[Problem details] Only the line with "X31923Y29143D03*" and the lines after it, to the end of the data, should appear in the answer, each reproduced exactly.

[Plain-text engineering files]
....................

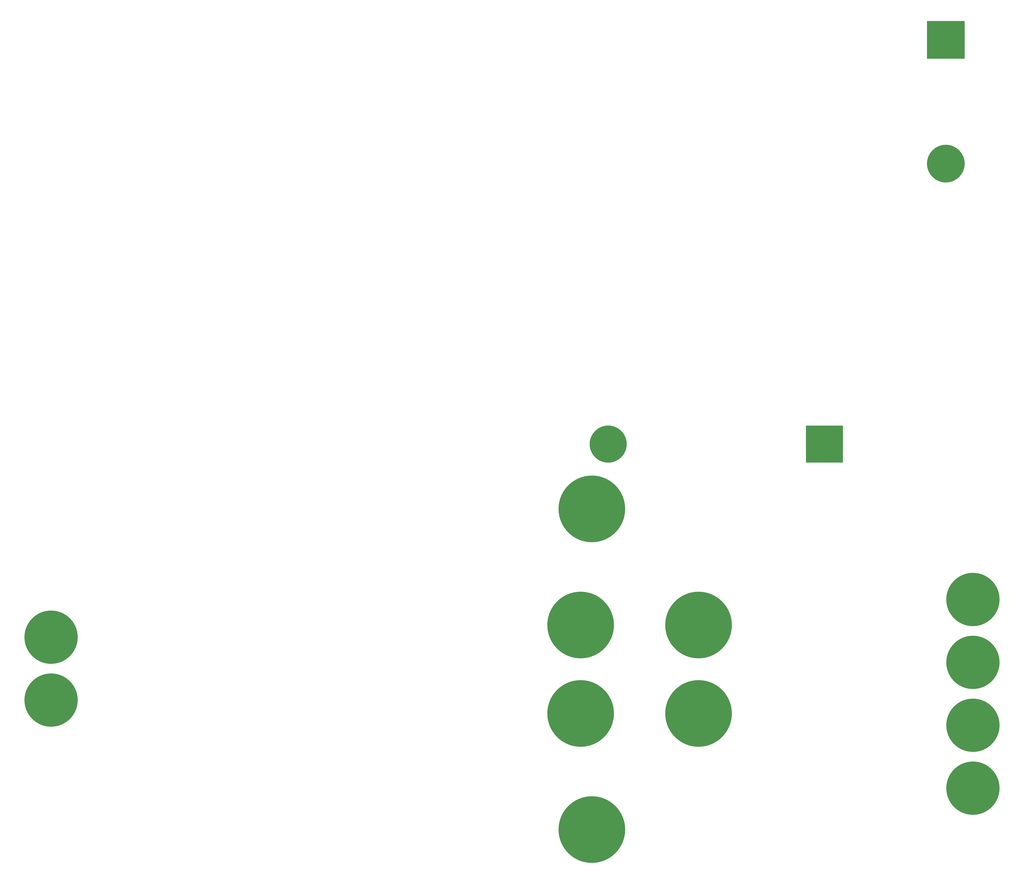
<source format=gbr>
%FSLAX23Y23*%
%MOIN*%
G04 EasyPC Gerber Version 17.0 Build 3379 *
%ADD24R,1.03628X1.03628*%
%ADD19R,1.05384X1.05384*%
%ADD25C,1.03628*%
%ADD70C,1.05384*%
%ADD28C,1.48838*%
%ADD11C,1.86178*%
%ADD10C,1.86178*%
X0Y0D02*
D02*
D10*
X25016Y10329D03*
X21723D03*
X25016Y12799D03*
X21723D03*
D02*
D11*
X22035Y7085D03*
Y16042D03*
D02*
D19*
X31923Y29143D03*
D02*
D70*
Y25685D03*
D02*
D24*
X28533Y17852D03*
D02*
D25*
X22491D03*
D02*
D28*
X32679Y8244D03*
Y10000D03*
X6930Y10703D03*
X32679Y11757D03*
X6930Y12459D03*
X32679Y13513D03*
X0Y0D02*
M02*

</source>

....................

[Exercise output]
X31923Y29143D03*
D02*
D70*
Y25685D03*
D02*
D24*
X28533Y17852D03*
D02*
D25*
X22491D03*
D02*
D28*
X32679Y8244D03*
Y10000D03*
X6930Y10703D03*
X32679Y11757D03*
X6930Y12459D03*
X32679Y13513D03*
X0Y0D02*
M02*

</source>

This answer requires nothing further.